▶ Pose estimation data
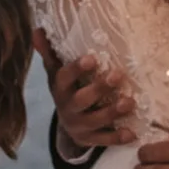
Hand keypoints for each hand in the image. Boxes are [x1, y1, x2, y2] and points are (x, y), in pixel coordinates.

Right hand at [33, 30, 135, 150]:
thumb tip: (37, 29)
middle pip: (81, 100)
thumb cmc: (67, 90)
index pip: (64, 77)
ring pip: (95, 121)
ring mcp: (79, 125)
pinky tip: (131, 133)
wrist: (67, 125)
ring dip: (112, 112)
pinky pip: (104, 140)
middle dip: (99, 89)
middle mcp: (68, 108)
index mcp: (60, 89)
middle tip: (117, 75)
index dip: (77, 69)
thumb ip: (50, 52)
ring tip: (129, 102)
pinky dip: (117, 137)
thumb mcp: (57, 72)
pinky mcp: (90, 139)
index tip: (92, 58)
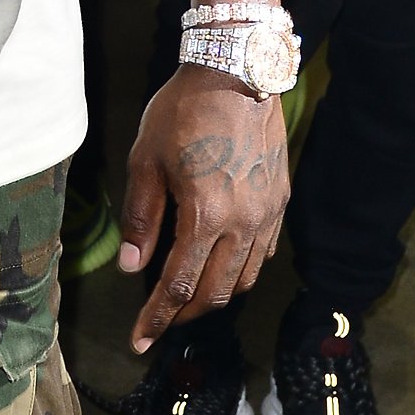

▶ Required action
Looking at the data above, count the lines that contain the string "index" and give only the count.

▶ Response to this task
4